Становятся легендарными и мастера скрипок. Страдивари признан волшебником, Гварнери помечает свои скрипки, ставя на внутреннюю этикетку, рядом с подписью, крест и три евхаристические буквы I. Н. S.,[16] и с его именем навеки соединяется божественный титул «дель Джезу»,[17] который отличает его от других, менее прославленных мастеров-однофамильцев.
И тотчас, словно по некоему предначертанию судьбы, рядом с удивительными скрипичными мастерами появляется великое множество композиторов и исполнителей – целая плеяда музыкантов с волнением подхватывает эти поразительные инструменты, которые позволяют им создавать прекрасную музыку, полную необычных эффектов и творческих открытий, помогают скрипке и скрипичным произведениям достичь апогея славы.
Первые среди множества выдающихся исполнителей золотого века скрипки еще не отличаются неповторимым своеобразием. Это Джамбаттиста Йонелли по прозвищу Скрипка, Микеланджело Росси, Биаджо Марини, Карло Фарина, Марко Уччеллини, Тарквинио Мерула.
Но вот появляется величественная фигура Арканджело Корелли из Фузиньяно, чей облик и творения носят печать гениальности.
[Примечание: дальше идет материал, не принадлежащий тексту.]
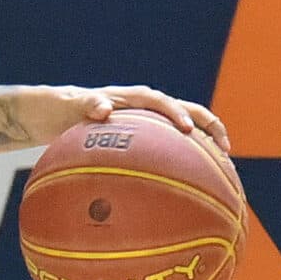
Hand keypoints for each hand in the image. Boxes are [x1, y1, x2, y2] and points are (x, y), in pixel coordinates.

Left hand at [38, 85, 232, 154]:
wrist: (55, 112)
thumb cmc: (62, 108)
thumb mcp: (70, 105)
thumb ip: (87, 104)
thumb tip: (104, 109)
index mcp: (131, 97)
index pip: (160, 101)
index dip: (176, 113)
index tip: (187, 130)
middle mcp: (145, 107)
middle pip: (186, 111)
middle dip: (208, 126)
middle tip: (224, 148)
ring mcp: (147, 121)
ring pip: (184, 129)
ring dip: (204, 143)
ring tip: (224, 166)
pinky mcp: (145, 136)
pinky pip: (170, 146)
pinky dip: (185, 159)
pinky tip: (195, 182)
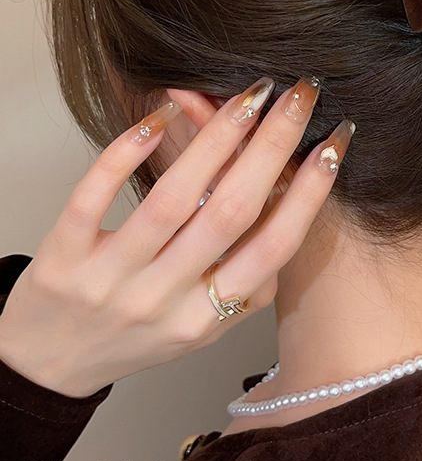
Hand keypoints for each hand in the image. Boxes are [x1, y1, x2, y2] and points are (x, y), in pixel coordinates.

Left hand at [0, 76, 354, 397]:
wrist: (47, 365)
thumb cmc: (132, 336)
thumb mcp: (199, 327)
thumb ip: (248, 285)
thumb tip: (291, 211)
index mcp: (206, 319)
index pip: (274, 248)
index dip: (311, 191)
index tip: (334, 141)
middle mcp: (163, 300)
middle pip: (233, 213)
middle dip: (274, 145)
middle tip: (299, 95)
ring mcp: (111, 279)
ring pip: (173, 199)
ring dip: (217, 137)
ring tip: (248, 96)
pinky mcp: (63, 257)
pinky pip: (95, 197)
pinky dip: (129, 152)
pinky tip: (161, 116)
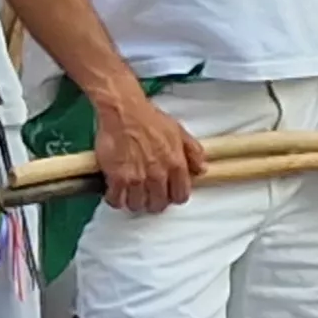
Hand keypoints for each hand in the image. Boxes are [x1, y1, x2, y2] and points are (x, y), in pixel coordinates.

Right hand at [91, 82, 207, 215]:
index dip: (174, 196)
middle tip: (147, 194)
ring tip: (131, 193)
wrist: (124, 111)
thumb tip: (201, 170)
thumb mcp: (179, 132)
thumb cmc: (150, 119)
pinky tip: (116, 191)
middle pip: (158, 205)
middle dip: (154, 202)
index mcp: (176, 164)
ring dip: (135, 202)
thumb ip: (193, 152)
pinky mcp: (117, 178)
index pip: (181, 196)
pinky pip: (117, 200)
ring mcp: (137, 178)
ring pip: (138, 205)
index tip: (167, 192)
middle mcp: (158, 174)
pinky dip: (116, 199)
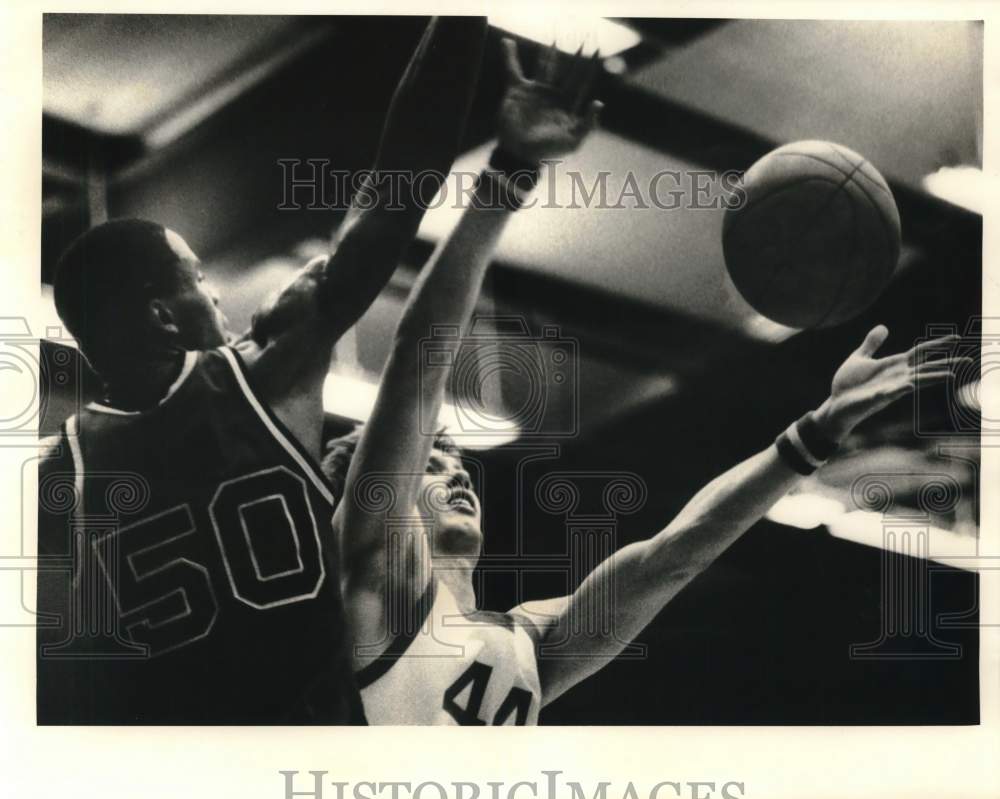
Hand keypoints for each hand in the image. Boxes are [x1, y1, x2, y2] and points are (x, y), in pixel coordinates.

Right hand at [497, 39, 603, 162]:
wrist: (519, 154)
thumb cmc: (547, 151)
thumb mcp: (573, 141)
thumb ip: (588, 124)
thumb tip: (599, 103)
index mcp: (567, 104)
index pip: (581, 80)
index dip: (589, 66)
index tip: (596, 49)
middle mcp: (553, 95)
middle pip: (566, 69)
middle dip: (573, 52)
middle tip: (580, 34)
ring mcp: (535, 92)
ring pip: (544, 65)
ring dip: (549, 50)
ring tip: (555, 34)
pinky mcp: (517, 91)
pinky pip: (512, 69)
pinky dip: (509, 56)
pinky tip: (508, 42)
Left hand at [815, 325, 970, 440]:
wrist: (835, 404)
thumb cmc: (849, 384)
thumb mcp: (860, 358)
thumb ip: (872, 344)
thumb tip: (883, 326)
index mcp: (894, 366)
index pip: (920, 353)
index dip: (937, 345)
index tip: (956, 338)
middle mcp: (896, 378)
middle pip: (925, 369)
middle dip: (945, 365)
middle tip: (968, 361)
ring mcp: (887, 389)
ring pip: (914, 383)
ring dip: (931, 379)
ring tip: (950, 375)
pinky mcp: (874, 399)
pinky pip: (887, 394)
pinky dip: (897, 389)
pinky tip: (908, 386)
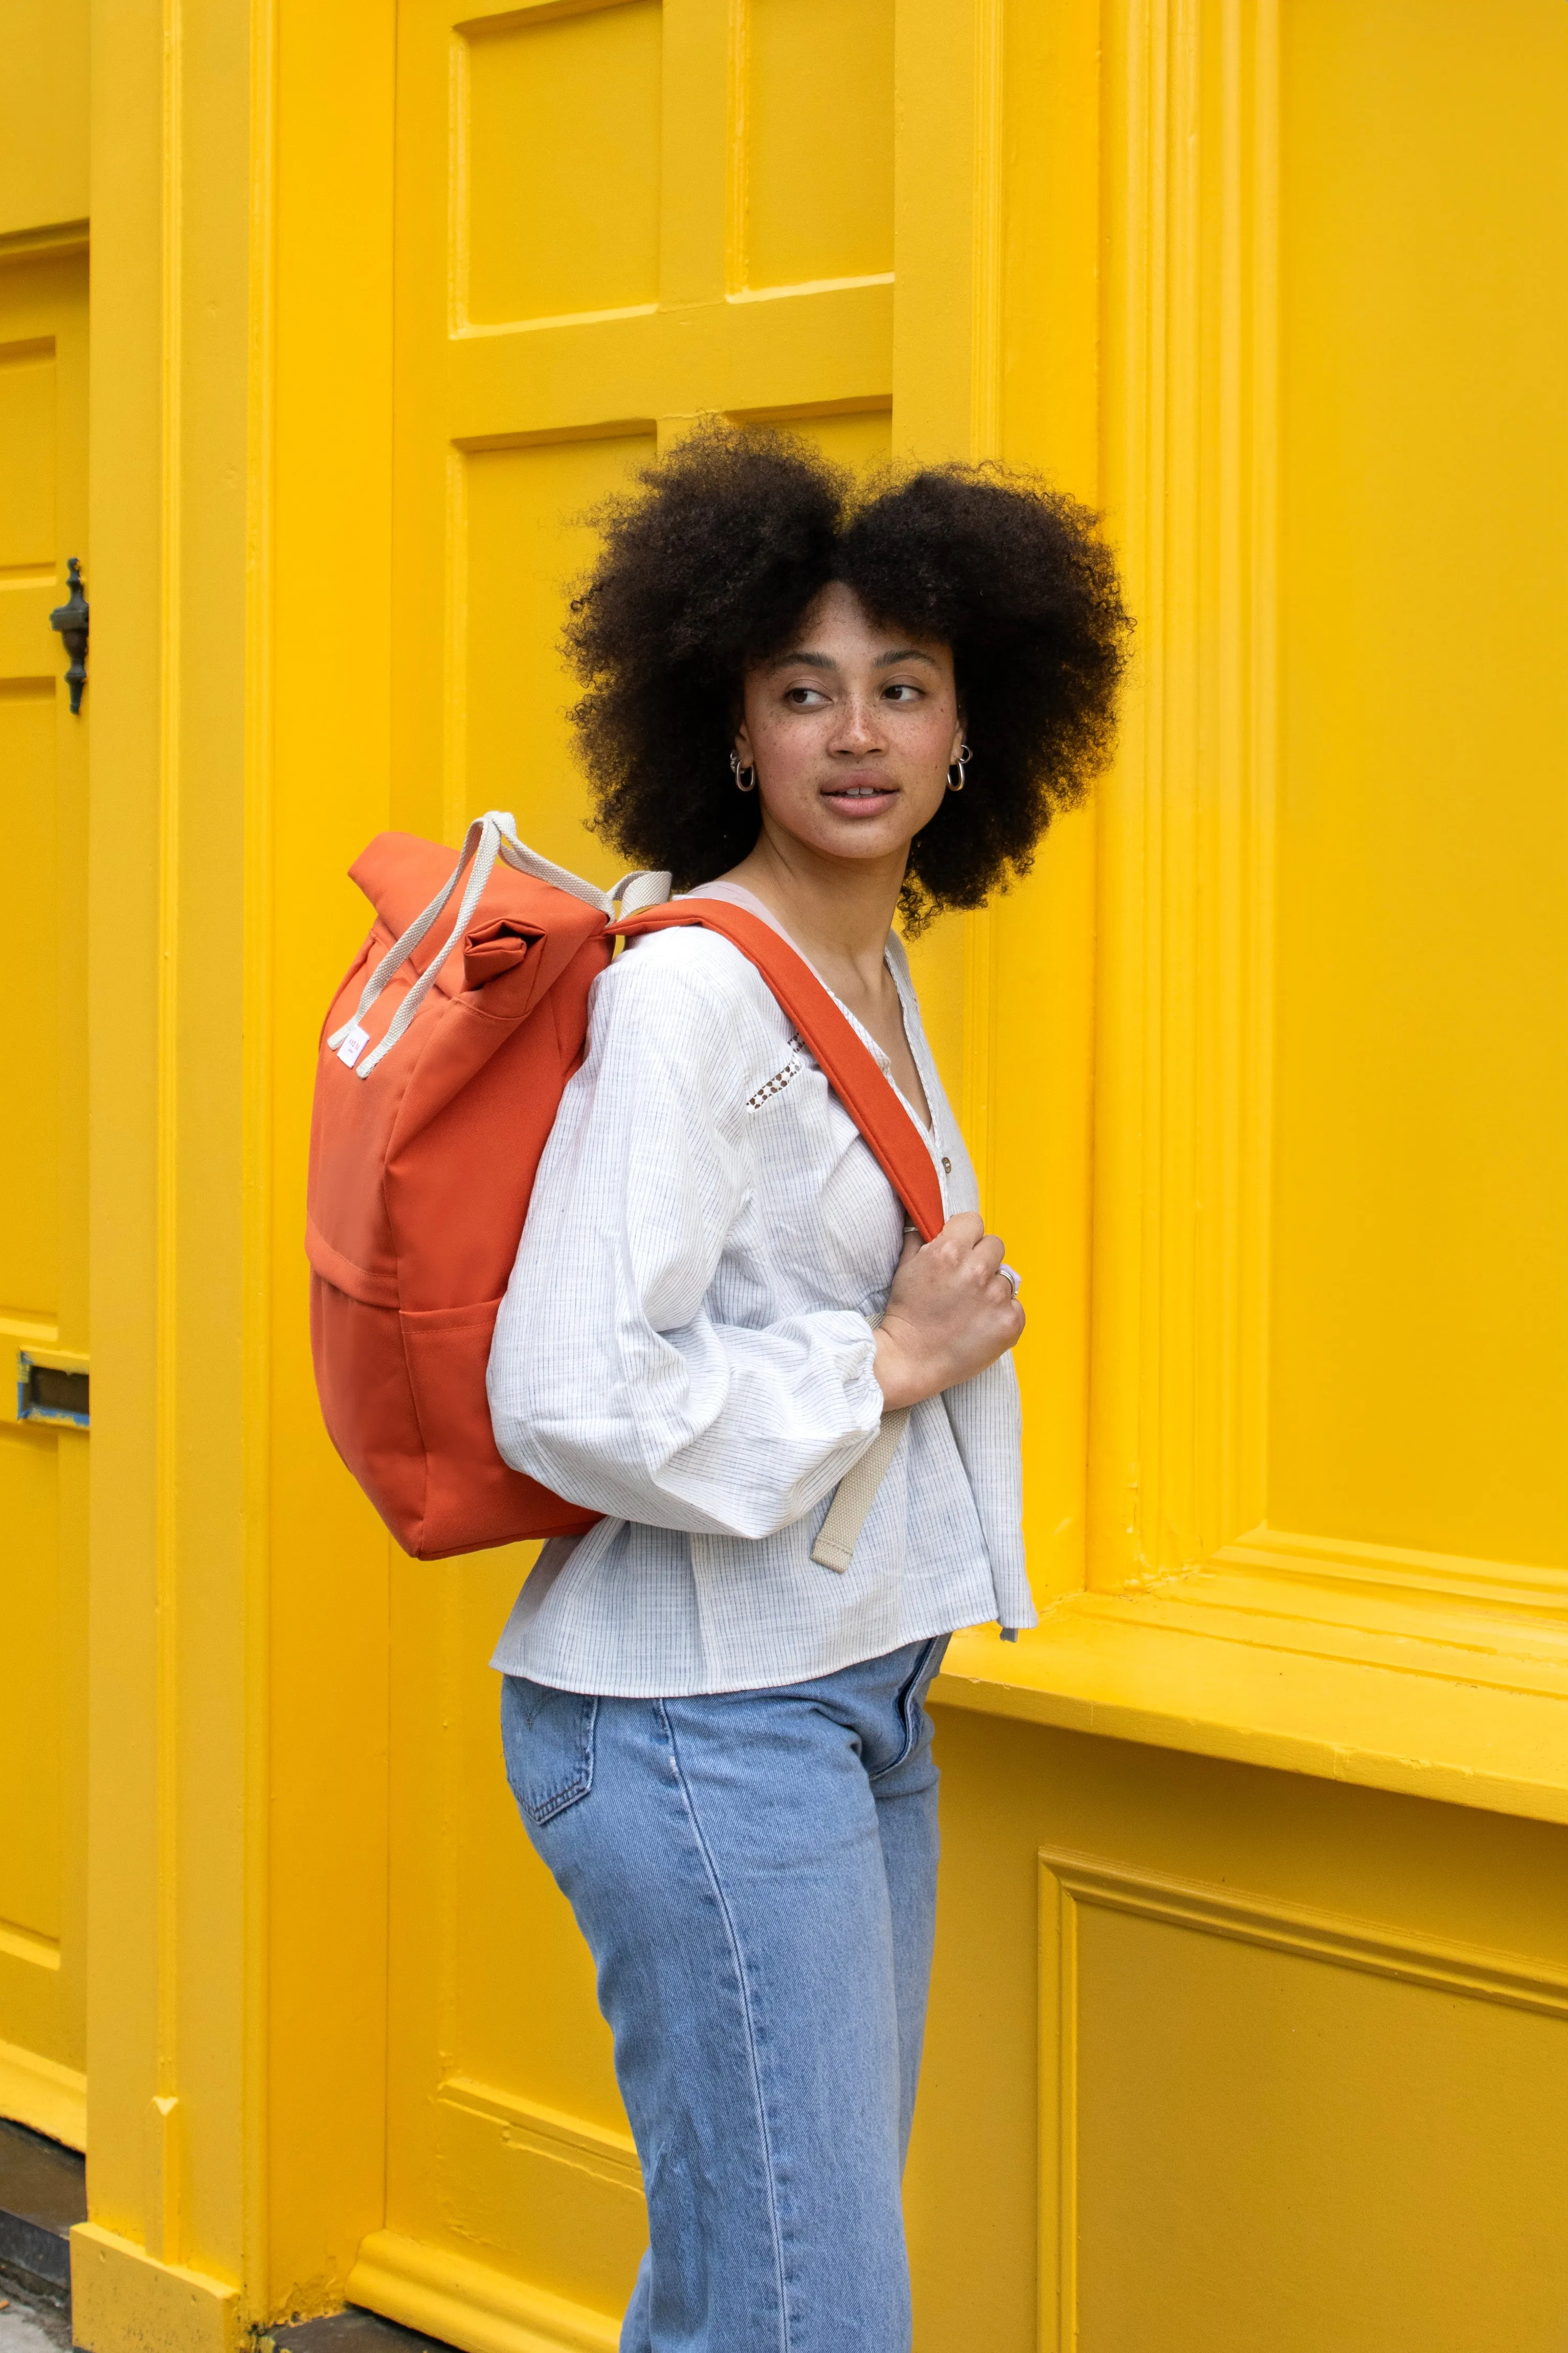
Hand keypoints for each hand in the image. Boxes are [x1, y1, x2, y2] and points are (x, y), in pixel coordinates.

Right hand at [872, 1212, 1023, 1410]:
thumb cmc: (906, 1315)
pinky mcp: (1010, 1322)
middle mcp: (976, 1271)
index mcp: (949, 1252)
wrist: (911, 1360)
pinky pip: (1015, 1305)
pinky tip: (981, 1324)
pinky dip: (1002, 1313)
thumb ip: (919, 1237)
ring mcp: (996, 1298)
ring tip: (970, 1307)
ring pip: (1005, 1277)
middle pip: (994, 1245)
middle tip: (964, 1280)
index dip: (964, 1235)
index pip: (973, 1221)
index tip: (959, 1249)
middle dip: (981, 1258)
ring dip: (991, 1288)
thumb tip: (927, 1218)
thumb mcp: (904, 1267)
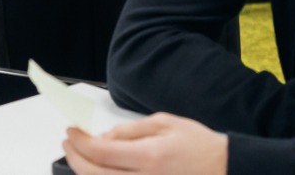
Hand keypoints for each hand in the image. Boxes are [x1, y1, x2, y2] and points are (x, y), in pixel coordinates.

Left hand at [62, 113, 226, 174]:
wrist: (225, 170)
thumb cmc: (199, 146)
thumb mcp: (166, 124)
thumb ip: (131, 131)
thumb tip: (104, 137)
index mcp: (149, 157)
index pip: (101, 152)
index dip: (80, 142)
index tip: (72, 132)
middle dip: (75, 158)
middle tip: (69, 143)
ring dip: (84, 173)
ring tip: (79, 157)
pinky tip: (98, 171)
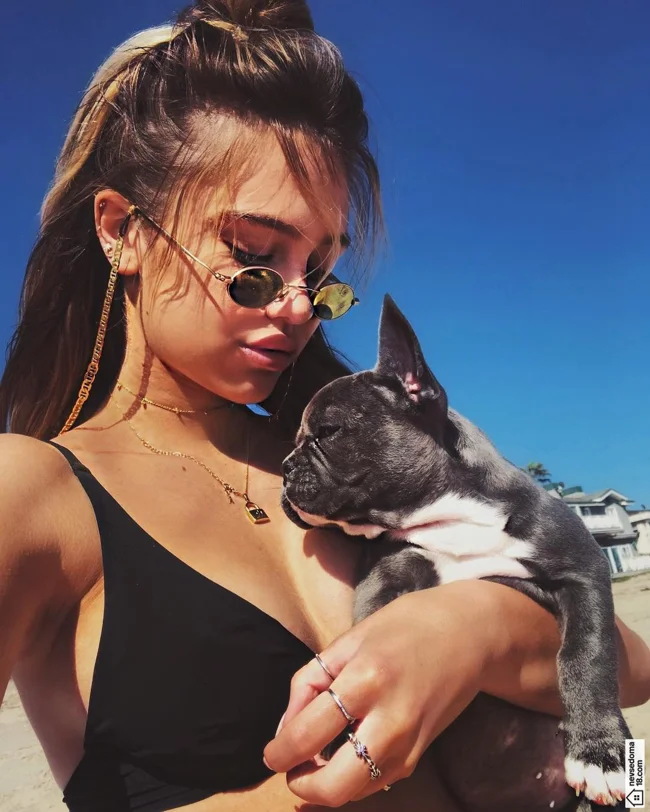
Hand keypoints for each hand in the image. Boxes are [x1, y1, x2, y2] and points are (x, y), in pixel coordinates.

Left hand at [263, 582, 497, 806]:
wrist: (469, 634)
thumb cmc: (405, 626)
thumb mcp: (349, 639)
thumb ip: (310, 681)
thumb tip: (286, 728)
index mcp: (364, 680)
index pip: (308, 734)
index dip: (279, 752)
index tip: (269, 754)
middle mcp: (389, 720)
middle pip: (334, 785)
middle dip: (302, 785)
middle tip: (291, 768)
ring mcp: (409, 743)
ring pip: (356, 792)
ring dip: (327, 785)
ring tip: (316, 759)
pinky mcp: (421, 755)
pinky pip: (377, 782)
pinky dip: (354, 778)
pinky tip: (345, 754)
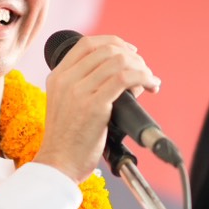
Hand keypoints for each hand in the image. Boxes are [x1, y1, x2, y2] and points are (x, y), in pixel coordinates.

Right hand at [35, 35, 158, 182]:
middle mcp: (66, 80)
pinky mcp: (93, 105)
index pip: (87, 44)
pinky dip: (144, 77)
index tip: (130, 52)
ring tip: (150, 81)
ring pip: (118, 61)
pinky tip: (151, 86)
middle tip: (144, 71)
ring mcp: (79, 91)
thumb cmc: (68, 142)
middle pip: (106, 50)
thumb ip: (87, 88)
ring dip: (142, 67)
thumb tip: (127, 78)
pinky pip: (124, 78)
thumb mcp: (67, 105)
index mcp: (57, 77)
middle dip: (133, 57)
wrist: (58, 165)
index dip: (113, 42)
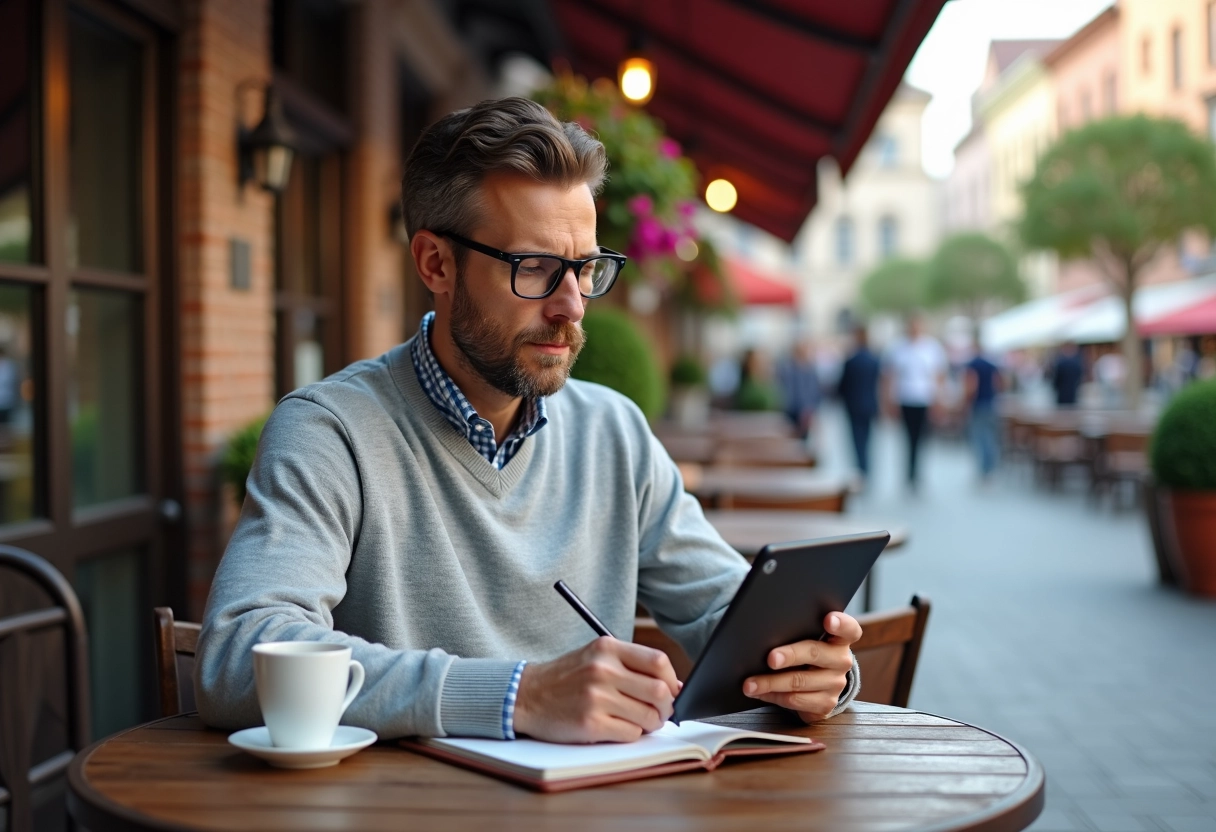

За ним следуют другие замечательные композиторы-скрипачи римской и пьемонтской школ: Франческо Джеминиани из Лукки, Пьетро Локателли из Бергамо, Дж. Б. Сомис и Гаэтано Пуньяни из Турина, Джован Баттиста Вьотти из Верчелли. И еще Джузеппе Торелли из Вероны и Дж. Б. Бассани из Падуи. И венецианец Антонио Вивальди – величайший из величайших, Томмазо Антонио Витали из Болоньи, Франческо Мария Верачини из Флоренции. И наконец, Джузеппе Тартини из Пирано д'Истрия – другой величайший композитор, за которым следует тосканец Пьетро Нардини.
Сколь многие из этих имен окружены ореолом легенды!
Верачини пал духом от безутешного горя после того, как потерял во время кораблекрушения две свои любимейшие скрипки, которым дал имена святого Петра и святого Павла.
Вивальди, прозванный из-за своих огненно-рыжих волос «красным священником», в порыве вдохновения однажды даже покинул алтарь, прервав службу, чтобы записать пришедшую на ум мелодию, но, может статься, он поспешно удалился, потому что у него начинался приступ эпилепсии, которой он страдал всю жизнь.